Astrid Wismer llevaba un vestido negro y unos pendientes en forma de bola de cristal verde. Tenía mal aspecto, con el pelo sin arreglar y la cara desencajada.
—Hola otra vez —saludó Cato Isaksen.
—No tiene ningún sentido hablar con la señora Dahle —dijo secamente Astrid Wismer—, no conocía a Britt Else —pasó la mano por el mantel blanco que cubría la mesa que tenía delante.
—Lo sé —dijo Cato Isaksen—, es la madre adoptiva de una colega mía. Lamento tener que pedirte una cosa más —sacó del bolsillo las fotos de las alfombrillas y se puso en cuclillas frente a ella—. ¿Sabes si estas alfombrillas son de Britt Else Buberg? —le dio la foto.
—Sí —dijo—. Tenía unas así en el suelo. Una en la cocina y la otra en… ¿Pero qué tiene esto que ver con el caso?
—Puede que nada —dijo Cato Isaksen volviendo a coger la foto. Se incorporó—. Parece que limpiaba mucho.
—Todas las personas son distintas. Algunas comen hasta ponerse gordas y voluminosas, a otras les da por leer… o por limpiar. Ella limpiaba. Siento mi exabrupto de ayer. A veces, cuando me asusto, río.
Astrid Wismer se apoyó en el sofá para darse impulso. Cato Isaksen le ofreció su mano y la ayudó a incorporarse.
—La gente reacciona de formas diversas ante las noticias traumáticas.
—Necesito mi abrigo, aunque haga calor. No puedo salir sin abrigo.
—¿Cuánto hace que conoces a Britt Else Buberg? ¿El abrigo está en tu habitación?
—Me lo dan ahora —señaló a la enfermera pelirroja que lo traía—, muchas gracias. Me dieron una pastilla para dormir a las cuatro de la mañana.
—¿Desde cuándo la conoces? —repitió Cato Isaksen, le ofreció su brazo y empezaron a caminar lentamente por el pasillo.
—Pues no me acuerdo muy bien. Unos cuantos años.
—Pero Buberg era sueca.
La anciana le restó importancia.
—Vivió aquí la mayor parte de su vida. Para mí era noruega.
—¿Te contó algo de Suecia?
—No.
—¿Por qué se trasladó a Noruega?
—Tal vez porque aquí era mucho más fácil encontrar trabajo.
—¿Qué clase de trabajo? ¿Tenía un trabajo?
—¿Sabes qué? Que no lo sé. Creo que sí, pero en todo caso sería antes de que yo la conociera. Tenía una pensión de invalidez.
—¿Sabes por qué?
—Hoy en día hay tanta gente que tiene una pensión de invalidez —la anciana parecía repentinamente contrariada.

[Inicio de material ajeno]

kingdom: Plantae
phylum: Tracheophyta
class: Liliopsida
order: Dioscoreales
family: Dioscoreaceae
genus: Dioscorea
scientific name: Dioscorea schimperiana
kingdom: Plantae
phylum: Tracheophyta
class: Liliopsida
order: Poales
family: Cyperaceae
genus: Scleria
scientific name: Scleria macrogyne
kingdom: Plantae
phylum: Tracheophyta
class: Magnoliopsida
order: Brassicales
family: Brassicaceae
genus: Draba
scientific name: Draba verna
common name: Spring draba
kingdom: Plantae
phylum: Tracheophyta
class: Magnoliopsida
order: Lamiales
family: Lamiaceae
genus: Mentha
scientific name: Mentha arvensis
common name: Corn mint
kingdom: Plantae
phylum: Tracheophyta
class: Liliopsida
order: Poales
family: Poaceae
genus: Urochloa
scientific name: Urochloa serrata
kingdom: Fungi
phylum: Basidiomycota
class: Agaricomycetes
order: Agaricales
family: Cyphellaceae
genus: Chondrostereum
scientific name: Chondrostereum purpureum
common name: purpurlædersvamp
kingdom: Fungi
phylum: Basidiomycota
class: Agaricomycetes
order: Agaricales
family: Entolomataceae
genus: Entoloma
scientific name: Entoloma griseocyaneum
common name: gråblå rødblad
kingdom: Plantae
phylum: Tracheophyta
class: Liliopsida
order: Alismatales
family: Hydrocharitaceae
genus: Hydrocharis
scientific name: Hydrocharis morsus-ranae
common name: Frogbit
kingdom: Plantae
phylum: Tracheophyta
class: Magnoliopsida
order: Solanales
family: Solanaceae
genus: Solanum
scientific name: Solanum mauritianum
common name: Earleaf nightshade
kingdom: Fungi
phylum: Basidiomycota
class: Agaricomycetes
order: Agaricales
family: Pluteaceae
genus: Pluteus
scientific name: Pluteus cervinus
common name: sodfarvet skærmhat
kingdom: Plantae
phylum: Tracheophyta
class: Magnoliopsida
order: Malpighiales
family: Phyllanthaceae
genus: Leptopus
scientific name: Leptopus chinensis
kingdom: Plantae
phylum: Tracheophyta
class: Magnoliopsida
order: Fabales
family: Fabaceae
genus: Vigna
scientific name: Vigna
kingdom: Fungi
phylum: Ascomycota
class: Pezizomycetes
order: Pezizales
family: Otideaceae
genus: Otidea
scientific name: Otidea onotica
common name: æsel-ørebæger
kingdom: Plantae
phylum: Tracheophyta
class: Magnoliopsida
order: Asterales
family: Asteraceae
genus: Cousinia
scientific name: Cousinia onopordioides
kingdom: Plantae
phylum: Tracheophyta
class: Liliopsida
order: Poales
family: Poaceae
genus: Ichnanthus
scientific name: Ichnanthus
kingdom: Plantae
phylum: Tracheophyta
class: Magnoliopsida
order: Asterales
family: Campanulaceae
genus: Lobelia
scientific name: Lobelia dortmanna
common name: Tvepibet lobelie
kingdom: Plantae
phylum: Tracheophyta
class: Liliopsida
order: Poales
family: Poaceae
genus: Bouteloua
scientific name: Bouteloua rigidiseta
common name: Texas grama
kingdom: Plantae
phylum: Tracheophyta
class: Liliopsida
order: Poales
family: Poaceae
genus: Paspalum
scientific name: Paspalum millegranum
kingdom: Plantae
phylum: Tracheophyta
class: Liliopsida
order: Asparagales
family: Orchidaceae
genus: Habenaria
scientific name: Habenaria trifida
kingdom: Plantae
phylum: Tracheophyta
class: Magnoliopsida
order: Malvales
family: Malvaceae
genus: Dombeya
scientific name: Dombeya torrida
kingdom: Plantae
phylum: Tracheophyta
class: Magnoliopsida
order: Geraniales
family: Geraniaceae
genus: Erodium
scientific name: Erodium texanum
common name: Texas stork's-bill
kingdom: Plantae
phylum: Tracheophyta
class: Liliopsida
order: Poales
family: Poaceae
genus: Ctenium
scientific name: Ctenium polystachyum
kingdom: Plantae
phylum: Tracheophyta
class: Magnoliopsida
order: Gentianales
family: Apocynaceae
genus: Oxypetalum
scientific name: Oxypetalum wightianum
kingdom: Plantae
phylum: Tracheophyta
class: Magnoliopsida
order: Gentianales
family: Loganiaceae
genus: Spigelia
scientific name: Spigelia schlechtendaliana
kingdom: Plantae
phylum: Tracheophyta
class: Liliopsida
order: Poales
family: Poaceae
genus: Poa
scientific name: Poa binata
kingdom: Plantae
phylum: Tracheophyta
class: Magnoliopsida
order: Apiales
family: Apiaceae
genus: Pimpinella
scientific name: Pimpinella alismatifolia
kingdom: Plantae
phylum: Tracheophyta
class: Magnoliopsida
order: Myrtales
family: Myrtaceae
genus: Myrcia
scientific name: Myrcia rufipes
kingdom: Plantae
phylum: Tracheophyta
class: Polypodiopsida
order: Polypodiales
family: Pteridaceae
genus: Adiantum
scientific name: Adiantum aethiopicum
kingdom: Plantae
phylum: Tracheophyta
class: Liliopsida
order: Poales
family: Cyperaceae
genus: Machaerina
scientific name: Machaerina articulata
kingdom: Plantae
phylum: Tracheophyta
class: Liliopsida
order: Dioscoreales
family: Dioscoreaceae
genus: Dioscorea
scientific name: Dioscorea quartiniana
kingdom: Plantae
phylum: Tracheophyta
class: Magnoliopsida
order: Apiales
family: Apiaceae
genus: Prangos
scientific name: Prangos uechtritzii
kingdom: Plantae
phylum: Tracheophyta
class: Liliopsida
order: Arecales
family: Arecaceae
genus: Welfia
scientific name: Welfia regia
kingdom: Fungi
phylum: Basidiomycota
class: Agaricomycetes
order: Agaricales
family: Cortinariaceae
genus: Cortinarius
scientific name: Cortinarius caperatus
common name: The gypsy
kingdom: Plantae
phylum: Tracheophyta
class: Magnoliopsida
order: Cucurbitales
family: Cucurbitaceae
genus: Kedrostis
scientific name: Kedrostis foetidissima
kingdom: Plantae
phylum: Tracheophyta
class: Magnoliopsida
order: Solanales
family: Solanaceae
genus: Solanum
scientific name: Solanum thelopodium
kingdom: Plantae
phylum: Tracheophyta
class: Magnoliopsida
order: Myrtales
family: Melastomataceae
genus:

Cato Isaksen apretó el botón del ascensor.
—¿Qué piensas de lo que ha pasado?
—¿Qué quieres que piense? En todo caso ya es demasiado tarde. Ella está muerta.
Entraron en la dura luz del ascensor. Astrid Wismer le miró.
—Para mí no es un problema ir a identificarla. En realidad lo hago gustosamente.
Cato Isaksen tuvo un escalofrío. La mirada de la anciana era glacial.